Go and take a look - they're only half an hours drive (approx) apart.

Jo xxx


----------



## jimenato (Nov 21, 2009)

MShaw said:


> I'm seeking to be around ex pats but not so much that I miss out on exploring spanish culture and work on my language skills. Which of the two: Malaga or Marbella would be best?


Not any expats live in Malaga city - more in Marbella. 

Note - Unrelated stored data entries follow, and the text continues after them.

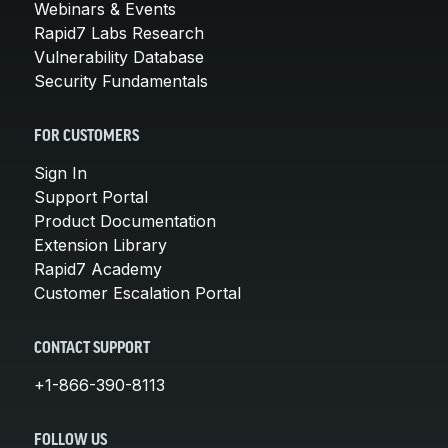
Webinars & Events
Rapid7 Labs Research
Vulnerability Database
Security Fundamentals
FOR CUSTOMERS
Sign In
Support Portal
Product Documentation
Extension Library
Rapid7 Academy
Customer Escalation Portal
CONTACT SUPPORT
+1-866-390-8113
FOLLOW US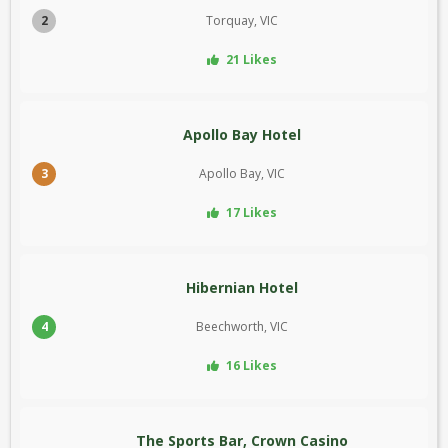
2
Torquay, VIC
21 Likes
Apollo Bay Hotel
3
Apollo Bay, VIC
17 Likes
Hibernian Hotel
4
Beechworth, VIC
16 Likes
The Sports Bar, Crown Casino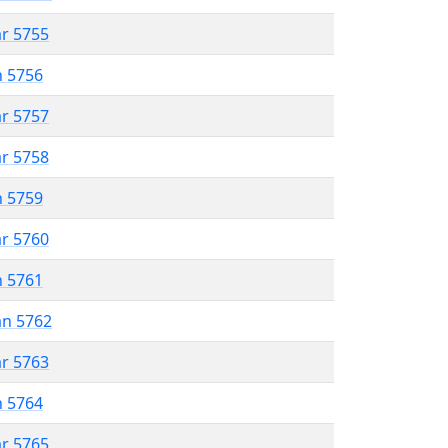
ar 5755
n 5756
ar 5757
ar 5758
n 5759
ar 5760
n 5761
an 5762
ar 5763
n 5764
ar 5765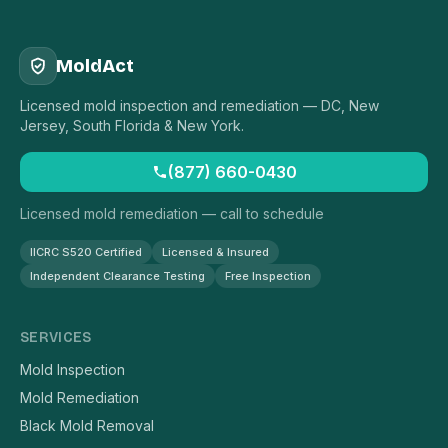
MoldAct
Licensed mold inspection and remediation — DC, New
Jersey, South Florida & New York.
(877) 660-0430
Licensed mold remediation — call to schedule
IICRC S520 Certified
Licensed & Insured
Independent Clearance Testing
Free Inspection
SERVICES
Mold Inspection
Mold Remediation
Black Mold Removal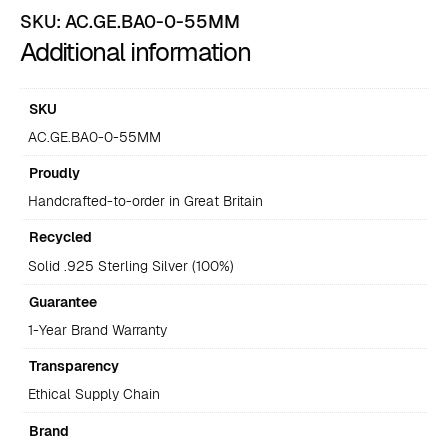
SKU:
AC.GE.BA0-0-55MM
Additional information
SKU
AC.GE.BA0-0-55MM
Proudly
Handcrafted-to-order in Great Britain
Recycled
Solid .925 Sterling Silver (100%)
Guarantee
1-Year Brand Warranty
Transparency
Ethical Supply Chain
Brand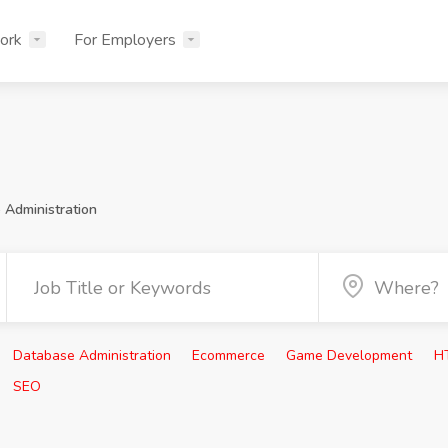
ork
For Employers
 Administration
Database Administration
Ecommerce
Game Development
H
SEO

Also look at Estepona - beautiful, very Spanish and with a good balance of expats.


----------



## MShaw (Sep 17, 2016)

Thanks


----------



## Pesky Wesky (May 10, 2009)

jimenato said:


> Not any expats live in Malaga city - more in Marbella.
> 
> Also look at Estepona - beautiful, very Spanish and with a good balance of expats.


Noy any or not many


----------



## jimenato (Nov 21, 2009)

Pesky Wesky said:


> Noy any or not many


Many.:confused2:

Noy or not?


----------



## Pesky Wesky (May 10, 2009)

jimenato said:


> Many.:confused2:
> 
> Noy or not?


Hehhe

Not mony

Opps

Nut miny

Oops....


----------



## Roy C (Sep 29, 2012)

I think the area we are interested in, Axarquia, has the right mix.


----------



## MShaw (Sep 17, 2016)

Roy C said:


> I think the area we are interested in, Axarquia, has the right mix.


Thanks it looks interesting.
One issue I have is that I don't drive. Is it easy to get around walking, cycling and public transport?


----------



## Lynn R (Feb 21, 2014)

MShaw said:


> Thanks it looks interesting.
> One issue I have is that I don't drive. Is it easy to get around walking, cycling and public transport?


Depends where you choose to live. I don't drive either, but have lived in Vélez-Malaga (capital of La Axarquia) for just over 10 years now with no problems, public transport is very good here. Torre del Mar, down on the coast 5km away, is even better as far as public transport is concerned and is mostly flat so good for cycling.

The smaller villages are pretty hopeless as far as public transport is concerned (unsurprisingly).


----------



## Pesky Wesky (May 10, 2009)

Ooops, wrong thread


----------